**WHAT NEEDS TO BE DONE**
Without including any pictures, write out the data below exactly.

**GIVEN DATA**
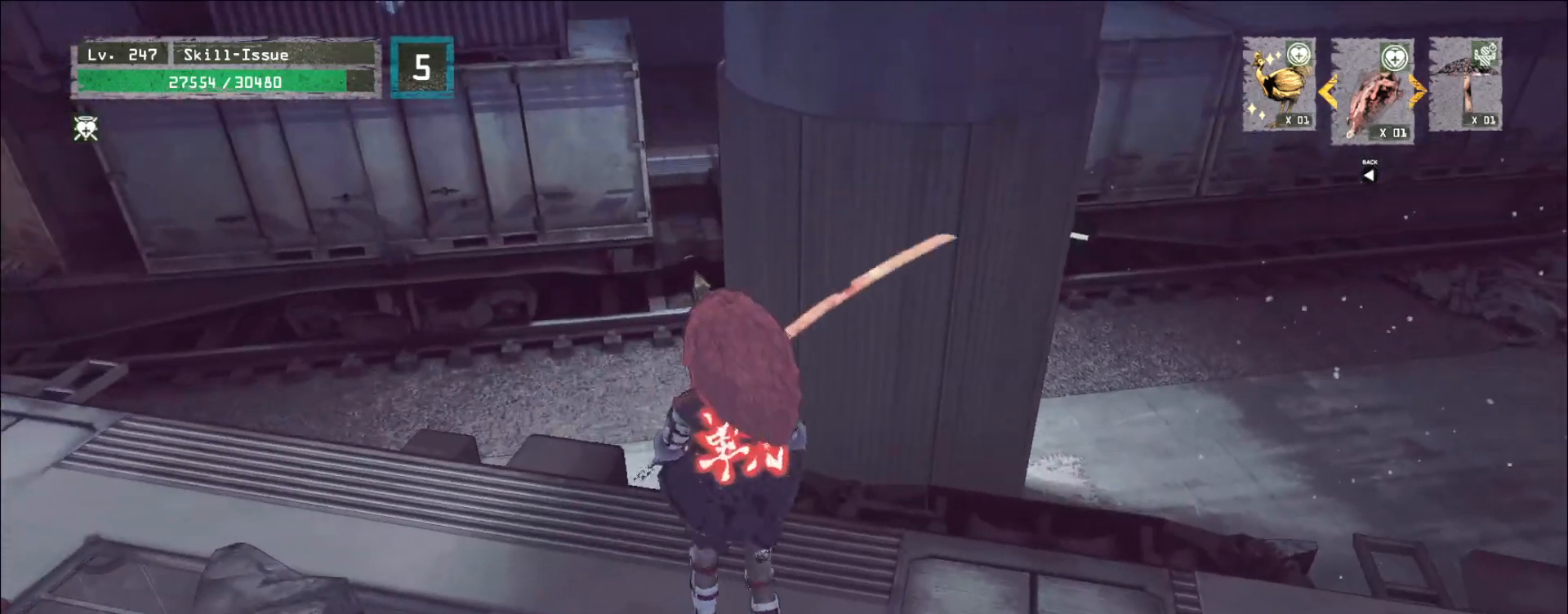
{"keys": [], "mouse": [], "events": []}
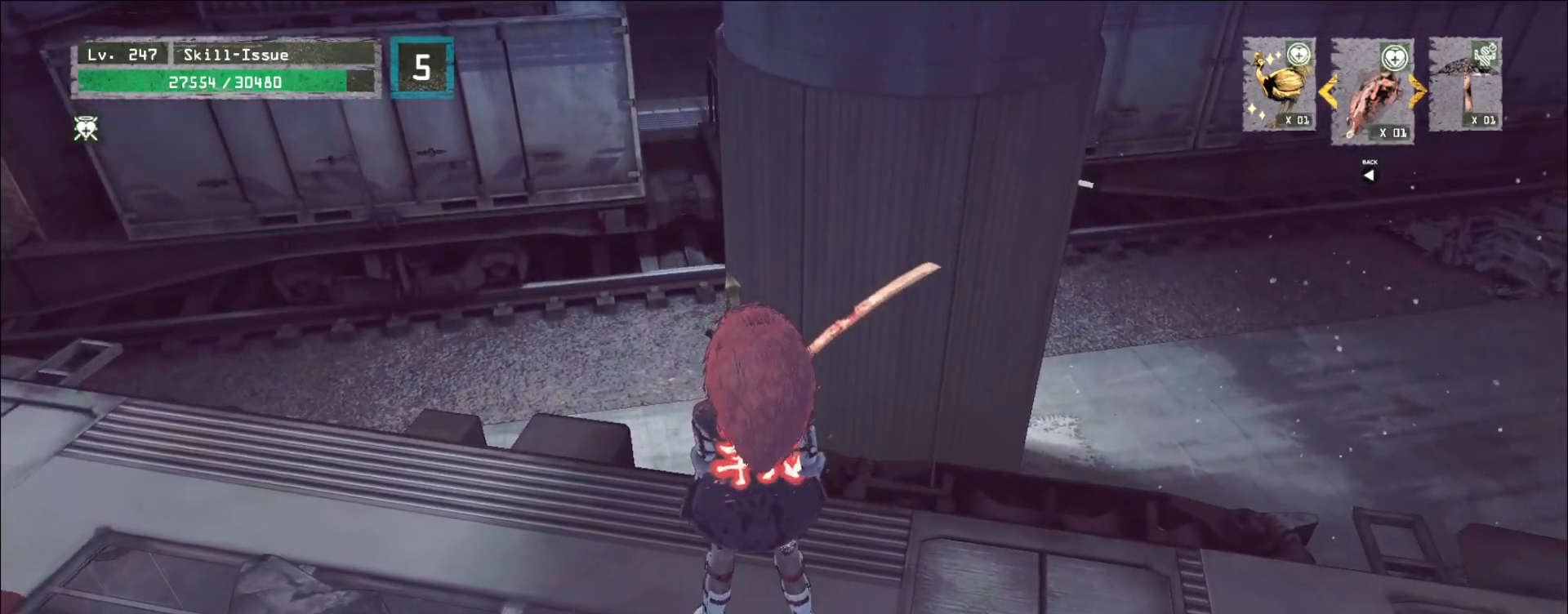
{"keys": [], "mouse": [], "events": []}
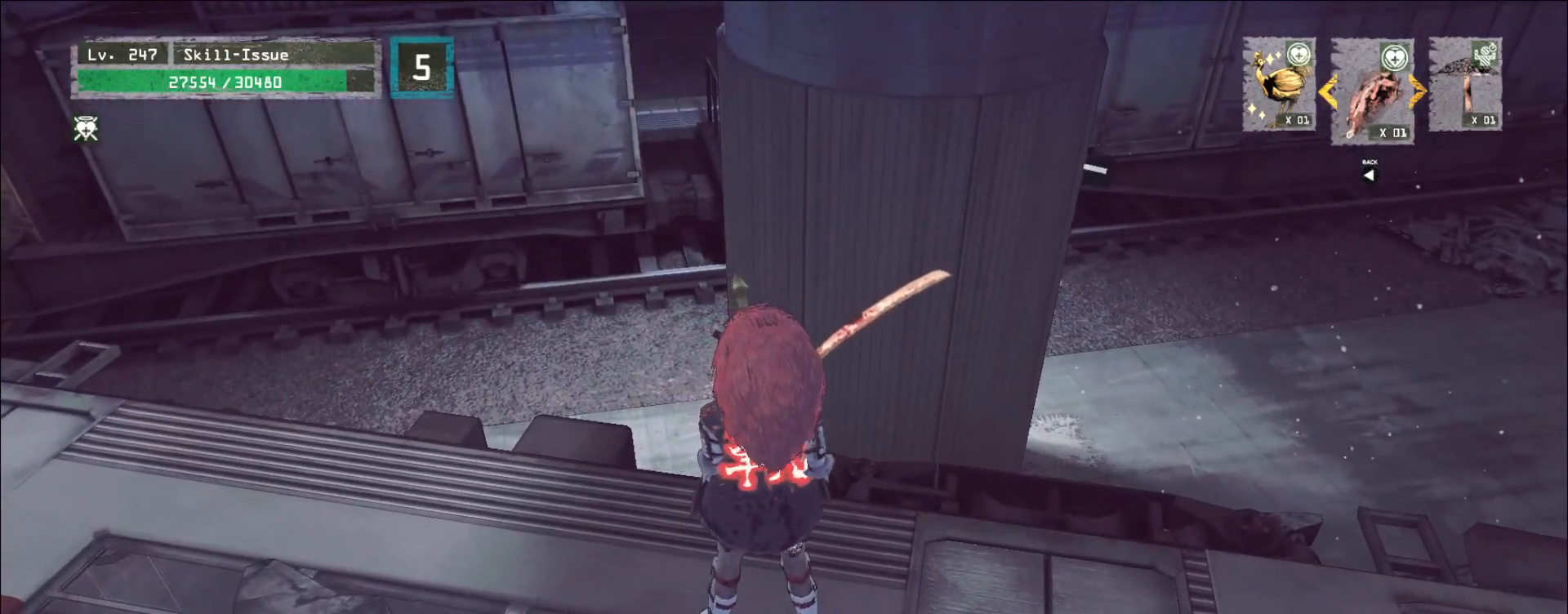
{"keys": ["a"], "mouse": [], "events": [[350, "a", "down"]]}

**RESPONSE TO THE TASK**
{"keys": [], "mouse": [], "events": []}
{"keys": [], "mouse": [], "events": []}
{"keys": ["a"], "mouse": [], "events": [[350, "a", "down"]]}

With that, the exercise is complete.